Reproduce the text of the data below word for word, and omit the pictures from your answer.
-=-=-=-=-
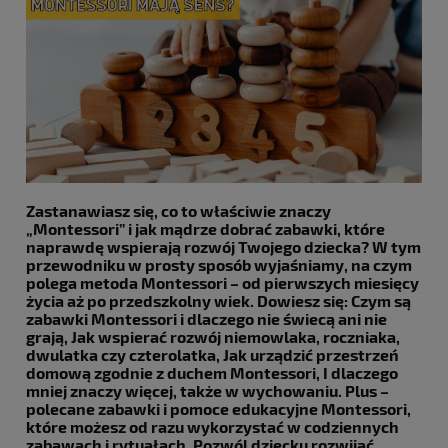
Zastanawiasz się, co to właściwie znaczy
„Montessori” i jak mądrze dobrać zabawki, które
naprawdę wspierają rozwój Twojego dziecka? W tym
przewodniku w prosty sposób wyjaśniamy, na czym
polega metoda Montessori – od pierwszych miesięcy
życia aż po przedszkolny wiek. Dowiesz się: Czym są
zabawki Montessori i dlaczego nie świecą ani nie
grają, Jak wspierać rozwój niemowlaka, roczniaka,
dwulatka czy czterolatka, Jak urządzić przestrzeń
domową zgodnie z duchem Montessori, I dlaczego
mniej znaczy więcej, także w wychowaniu. Plus –
polecane zabawki i pomoce edukacyjne Montessori,
które możesz od razu wykorzystać w codziennych
zabawach i rytuałach. Pozwól dziecku rozwijać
-=-=-=-=-
» Exercise output:
Zastanawiasz się, co to właściwie znaczy
„Montessori” i jak mądrze dobrać zabawki, które
naprawdę wspierają rozwój Twojego dziecka? W tym
przewodniku w prosty sposób wyjaśniamy, na czym
polega metoda Montessori – od pierwszych miesięcy
życia aż po przedszkolny wiek. Dowiesz się: Czym są
zabawki Montessori i dlaczego nie świecą ani nie
grają, Jak wspierać rozwój niemowlaka, roczniaka,
dwulatka czy czterolatka, Jak urządzić przestrzeń
domową zgodnie z duchem Montessori, I dlaczego
mniej znaczy więcej, także w wychowaniu. Plus –
polecane zabawki i pomoce edukacyjne Montessori,
które możesz od razu wykorzystać w codziennych
zabawach i rytuałach. Pozwól dziecku rozwijać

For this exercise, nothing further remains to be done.